/armnn_tflite_backend

TensorFlow Lite backend with ArmNN delegate support for Nvidia Triton

Primary LanguageC++MIT LicenseMIT

ArmNN TFLite Backend

The Triton backend for TFLite with support for ArmNN acceleration. You can learn more about Triton backends in the backend repo. Ask questions or report problems on the issues page. This backend is designed to run TFLite Serialized Models models using the TFLite runtime.

This backend was developed using the existing Triton PyTorch Backend as reference.

This backend is only currently available for linux arm64 platforms.
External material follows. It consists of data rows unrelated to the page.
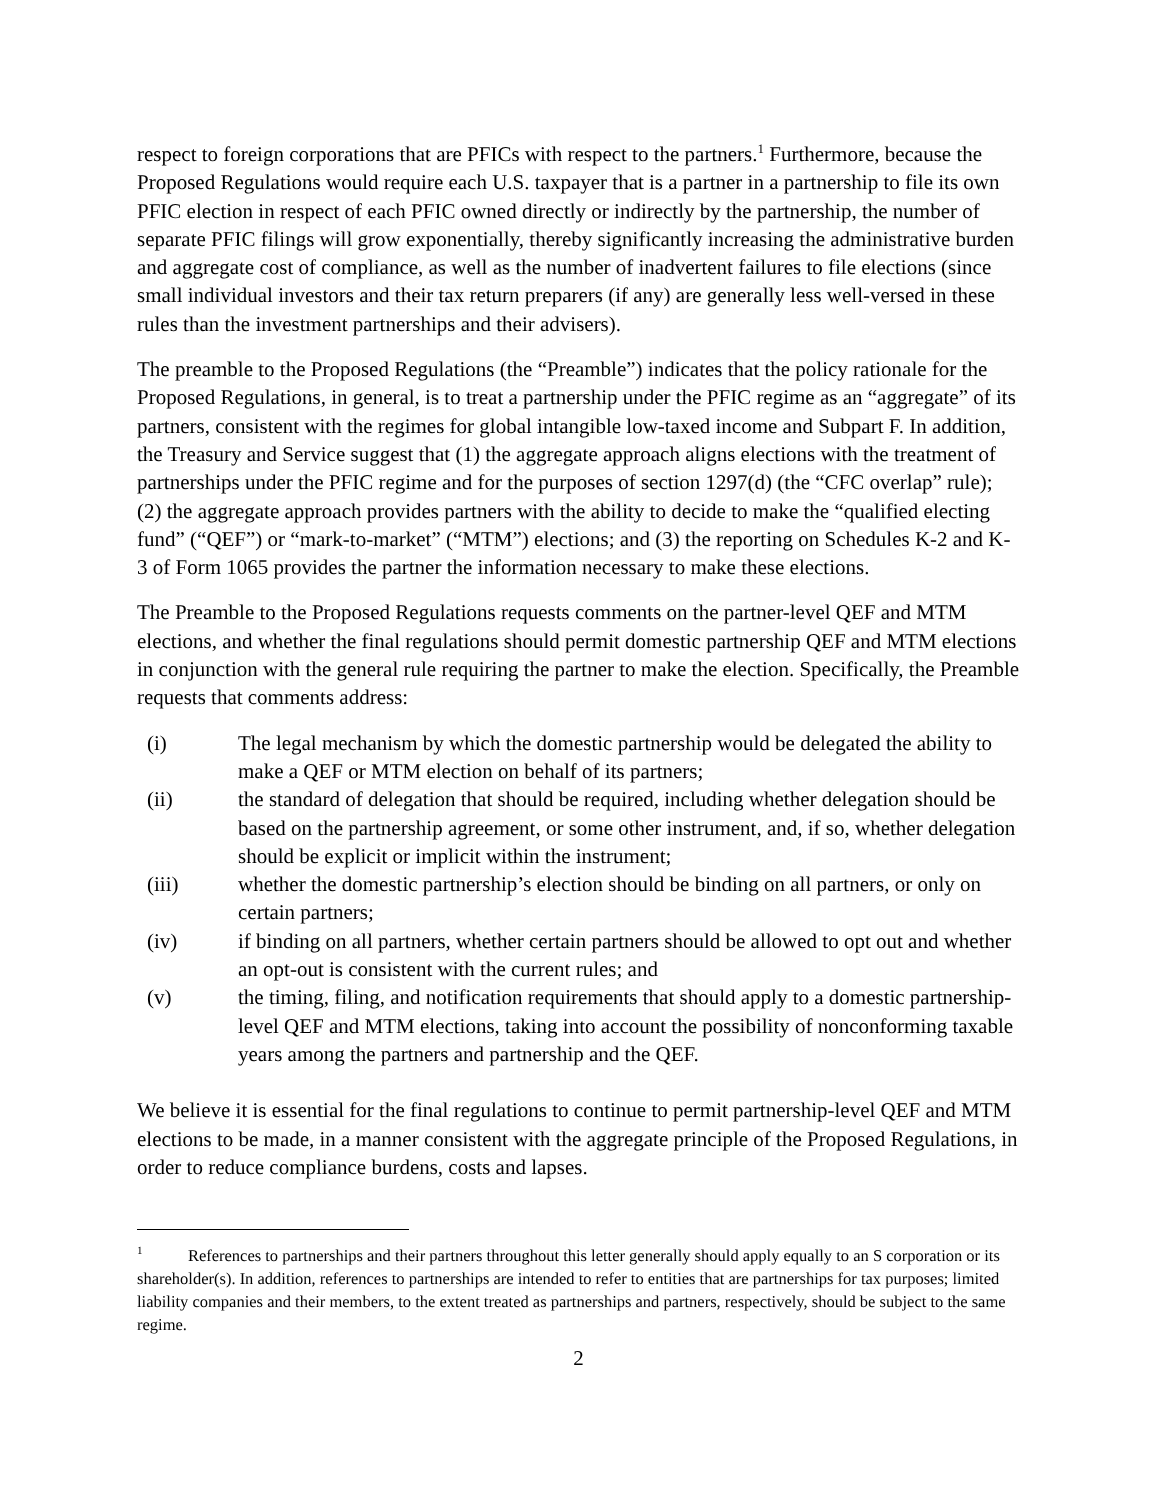respect to foreign corporations that are PFICs with respect to the partners.<sup>1</sup> Furthermore, because the Proposed Regulations would require each U.S. taxpayer that is a partner in a partnership to file its own PFIC election in respect of each PFIC owned directly or indirectly by the partnership, the number of separate PFIC filings will grow exponentially, thereby significantly increasing the administrative burden and aggregate cost of compliance, as well as the number of inadvertent failures to file elections (since small individual investors and their tax return preparers (if any) are generally less well-versed in these rules than the investment partnerships and their advisers).
The preamble to the Proposed Regulations (the “Preamble”) indicates that the policy rationale for the Proposed Regulations, in general, is to treat a partnership under the PFIC regime as an “aggregate” of its partners, consistent with the regimes for global intangible low-taxed income and Subpart F. In addition, the Treasury and Service suggest that (1) the aggregate approach aligns elections with the treatment of partnerships under the PFIC regime and for the purposes of section 1297(d) (the “CFC overlap” rule); (2) the aggregate approach provides partners with the ability to decide to make the “qualified electing fund” (“QEF”) or “mark-to-market” (“MTM”) elections; and (3) the reporting on Schedules K-2 and K-3 of Form 1065 provides the partner the information necessary to make these elections.
The Preamble to the Proposed Regulations requests comments on the partner-level QEF and MTM elections, and whether the final regulations should permit domestic partnership QEF and MTM elections in conjunction with the general rule requiring the partner to make the election. Specifically, the Preamble requests that comments address:
(i) The legal mechanism by which the domestic partnership would be delegated the ability to make a QEF or MTM election on behalf of its partners;
(ii) the standard of delegation that should be required, including whether delegation should be based on the partnership agreement, or some other instrument, and, if so, whether delegation should be explicit or implicit within the instrument;
(iii) whether the domestic partnership’s election should be binding on all partners, or only on certain partners;
(iv) if binding on all partners, whether certain partners should be allowed to opt out and whether an opt-out is consistent with the current rules; and
(v) the timing, filing, and notification requirements that should apply to a domestic partnership-level QEF and MTM elections, taking into account the possibility of nonconforming taxable years among the partners and partnership and the QEF.
We believe it is essential for the final regulations to continue to permit partnership-level QEF and MTM elections to be made, in a manner consistent with the aggregate principle of the Proposed Regulations, in order to reduce compliance burdens, costs and lapses.
<sup>1</sup> References to partnerships and their partners throughout this letter generally should apply equally to an S corporation or its shareholder(s). In addition, references to partnerships are intended to refer to entities that are partnerships for tax purposes; limited liability companies and their members, to the extent treated as partnerships and partners, respectively, should be subject to the same regime.
2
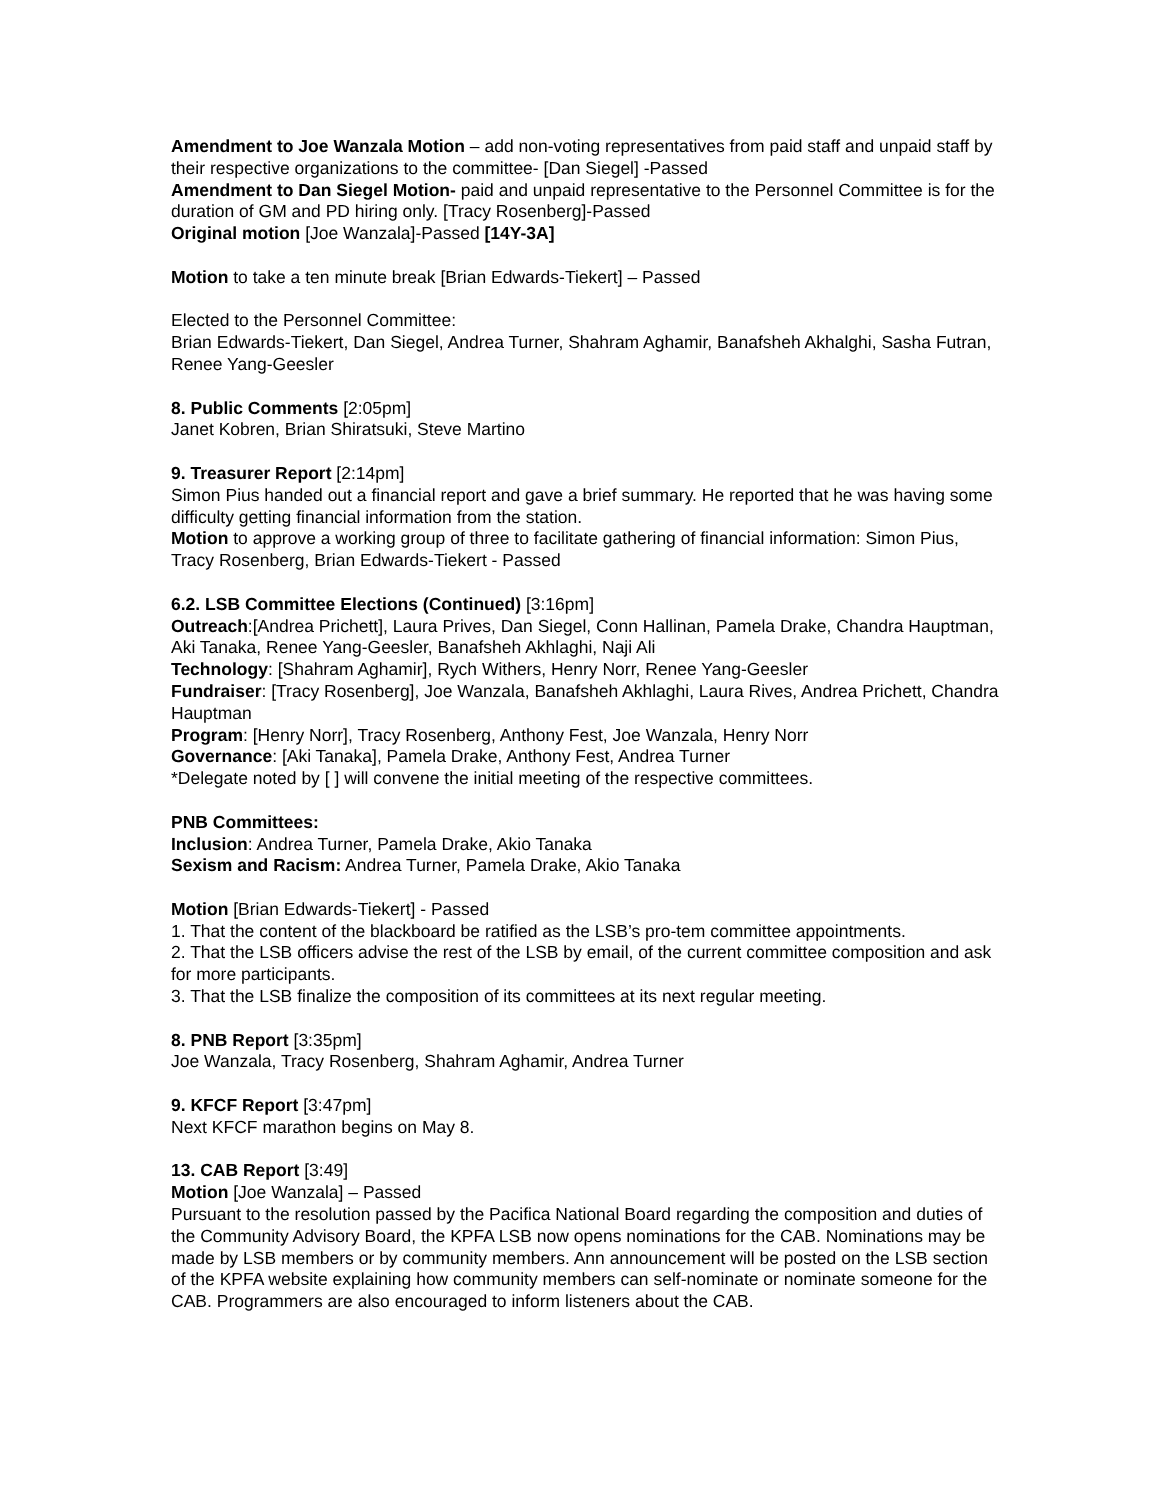Amendment to Joe Wanzala Motion – add non-voting representatives from paid staff and unpaid staff by their respective organizations to the committee- [Dan Siegel] -Passed
Amendment to Dan Siegel Motion- paid and unpaid representative to the Personnel Committee is for the duration of GM and PD hiring only. [Tracy Rosenberg]-Passed
Original motion [Joe Wanzala]-Passed [14Y-3A]
Motion to take a ten minute break [Brian Edwards-Tiekert] – Passed
Elected to the Personnel Committee:
Brian Edwards-Tiekert, Dan Siegel, Andrea Turner, Shahram Aghamir, Banafsheh Akhalghi, Sasha Futran, Renee Yang-Geesler
8. Public Comments [2:05pm]
Janet Kobren, Brian Shiratsuki, Steve Martino
9. Treasurer Report [2:14pm]
Simon Pius handed out a financial report and gave a brief summary. He reported that he was having some difficulty getting financial information from the station.
Motion to approve a working group of three to facilitate gathering of financial information: Simon Pius, Tracy Rosenberg, Brian Edwards-Tiekert - Passed
6.2. LSB Committee Elections (Continued) [3:16pm]
Outreach:[Andrea Prichett], Laura Prives, Dan Siegel, Conn Hallinan, Pamela Drake, Chandra Hauptman, Aki Tanaka, Renee Yang-Geesler, Banafsheh Akhlaghi, Naji Ali
Technology: [Shahram Aghamir], Rych Withers, Henry Norr, Renee Yang-Geesler
Fundraiser: [Tracy Rosenberg], Joe Wanzala, Banafsheh Akhlaghi, Laura Rives, Andrea Prichett, Chandra Hauptman
Program: [Henry Norr], Tracy Rosenberg, Anthony Fest, Joe Wanzala, Henry Norr
Governance: [Aki Tanaka], Pamela Drake, Anthony Fest, Andrea Turner
*Delegate noted by [ ] will convene the initial meeting of the respective committees.
PNB Committees:
Inclusion: Andrea Turner, Pamela Drake, Akio Tanaka
Sexism and Racism: Andrea Turner, Pamela Drake, Akio Tanaka
Motion [Brian Edwards-Tiekert] - Passed
1. That the content of the blackboard be ratified as the LSB’s pro-tem committee appointments.
2. That the LSB officers advise the rest of the LSB by email, of the current committee composition and ask for more participants.
3. That the LSB finalize the composition of its committees at its next regular meeting.
8. PNB Report [3:35pm]
Joe Wanzala, Tracy Rosenberg, Shahram Aghamir, Andrea Turner
9. KFCF Report [3:47pm]
Next KFCF marathon begins on May 8.
13. CAB Report [3:49]
Motion [Joe Wanzala] – Passed
Pursuant to the resolution passed by the Pacifica National Board regarding the composition and duties of the Community Advisory Board, the KPFA LSB now opens nominations for the CAB. Nominations may be made by LSB members or by community members. Ann announcement will be posted on the LSB section of the KPFA website explaining how community members can self-nominate or nominate someone for the CAB. Programmers are also encouraged to inform listeners about the CAB.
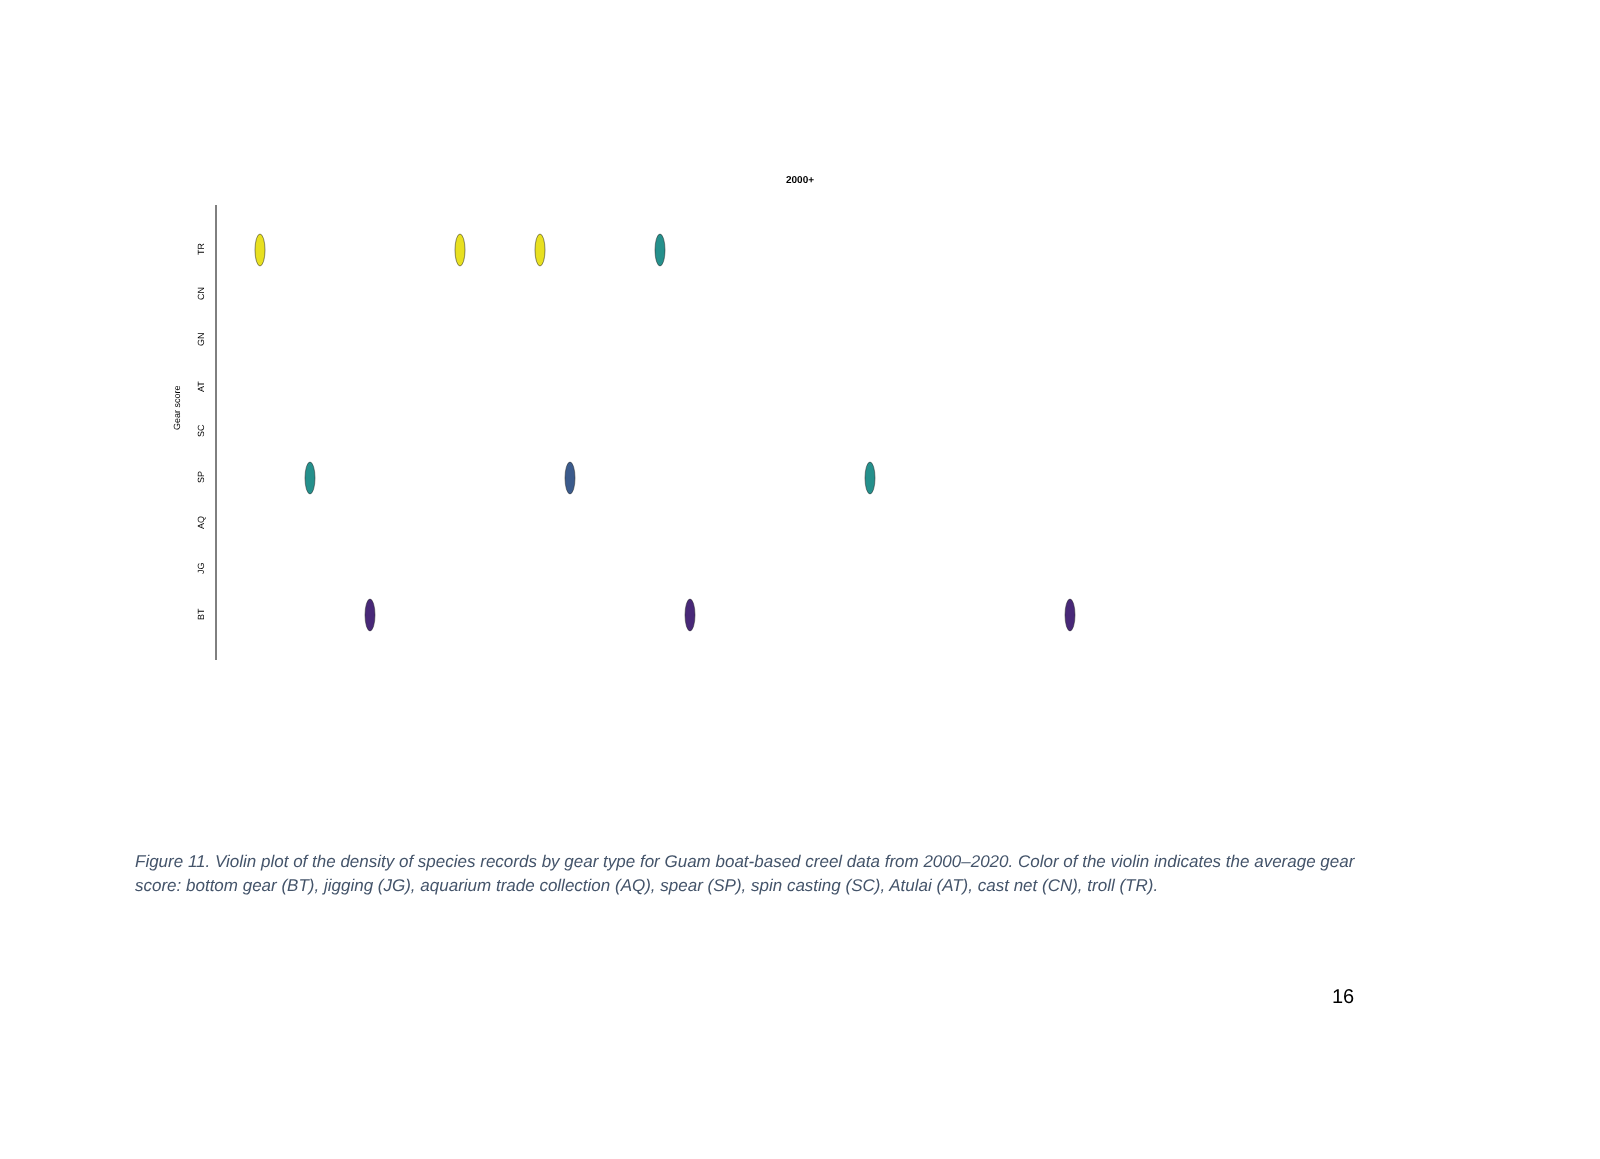2000+
Gear score
TR
CN
GN
AT
SC
SP
AQ
JG
BT
Figure 11. Violin plot of the density of species records by gear type for Guam boat-based creel data from 2000–2020. Color of the violin indicates the average gear score: bottom gear (BT), jigging (JG), aquarium trade collection (AQ), spear (SP), spin casting (SC), Atulai (AT), cast net (CN), troll (TR).
16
Build the ArmNN TFLite Backend

The ArmNN TFLite backend can be built either integrated with the build process for the triton server repo or it may be built independently using only this repository.

Build with Triton Build Convenience Script

The easiest way to get up and running with the triton armnn tflite backend is to build a custom triton docker image using the build.py script available in the triton server repo.

To build a triton server docker image with the armnn tflite backend built in simply run the following command from the root of the server repo:

./build.py --cmake-dir=/workspace/build --build-dir=/tmp/citritonbuild --image=base,arm64v8/ubuntu:20.04 --enable-logging --enable-stats --enable-tracing --enable-metrics --endpoint=http --endpoint=grpc --backend=armnn_tflite

Build Independently with CMake

Use a recent cmake to build. First install the required dependencies. Make sure you are using a cmake version greater than 3.18.

$ apt-get install rapidjson-dev scons gcc-9 g++-9
$ mkdir build
$ cd build
$ cmake -DCMAKE_INSTALL_PREFIX:PATH=`pwd`/install ..
$ make install

The following required Triton repositories will be pulled and used in the build. By default the "main" branch/tag will be used for each repo but the listed CMake argument can be used to override.

  • triton-inference-server/backend: -DTRITON_BACKEND_REPO_TAG=[tag]
  • triton-inference-server/core: -DTRITON_CORE_REPO_TAG=[tag]
  • triton-inference-server/common: -DTRITON_COMMON_REPO_TAG=[tag]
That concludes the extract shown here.